Texte du document:

Comment un avocat choisit-il son assurance RC, qui couvrira les conséquences financières d’un dommage causé à ses clients dans la conduite de ses mandats? Bien souvent, ce sont les bons contacts entretenus avec des courtiers dans le cadre d’autres assurances professionnelles ou privées qui motiveront la souscription de ce contrat et non la comparaison des conditions des assureurs, qui peut se révéler ardue. L’art. 12 let. f LLCA impose désormais à chaque avocat d’être assuré pour une somme couvrant des événements dommageables s’élevant au minimum à un million de francs pour une année.
Nous avons soumis le cas de figure suivant à différents acteurs présents sur le marché pour comparer leurs offres: il s’agissait d’assurer en RC professionnelle une étude de trois avocats généralistes, d’un stagiaire et d’un secrétaire, tous à 100%, sans notariat ni assurance complémentaire, avec la franchise la plus faible1. Il faut relever que certains produits offerts n’étaient qu’une variante de la RC professionnelle générale et n’étaient pas particulièrement taillés pour le cas des avocats. Dans deux cas, il a fallu, en outre, attirer l’attention des assureurs sur la nécessité d’assurer l’étude pour trois millions au moins (obligation légale), vu la présence de trois avocats.

Extraits de données:

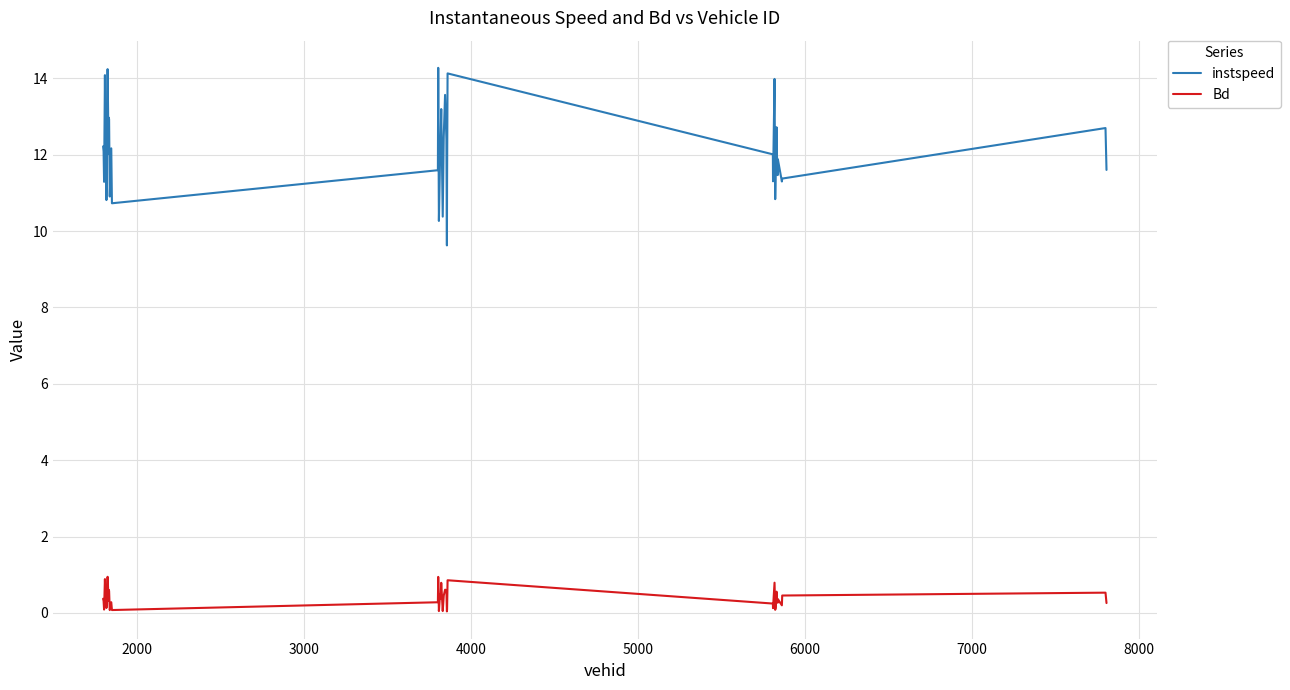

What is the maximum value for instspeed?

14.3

* * *

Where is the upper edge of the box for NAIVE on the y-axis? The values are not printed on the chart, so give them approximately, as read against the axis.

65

Activité: Reformulez sous forme de liste le paragraphe du texte sur l'assurance RC des avocats qui commence par « Nous avons soumis le cas de figure suivant », en conservant ses faits principaux. Les lignes de données ne sont pas utiles ici.

Résultat attendu:
- Pour comparer leurs offres, un même cas a été soumis à différents acteurs du marché : l'assurance RC professionnelle d'une étude de trois avocats généralistes, d'un stagiaire et d'un secrétaire, tous à 100 %.
- Le cas excluait le notariat et toute assurance complémentaire et demandait la franchise la plus faible.
- Certains produits proposés n'étaient qu'une variante de la RC professionnelle générale et n'étaient pas spécialement conçus pour les avocats.
- Dans deux cas, il a fallu rappeler aux assureurs l'obligation légale d'assurer l'étude pour au moins trois millions, étant donné la présence de trois avocats.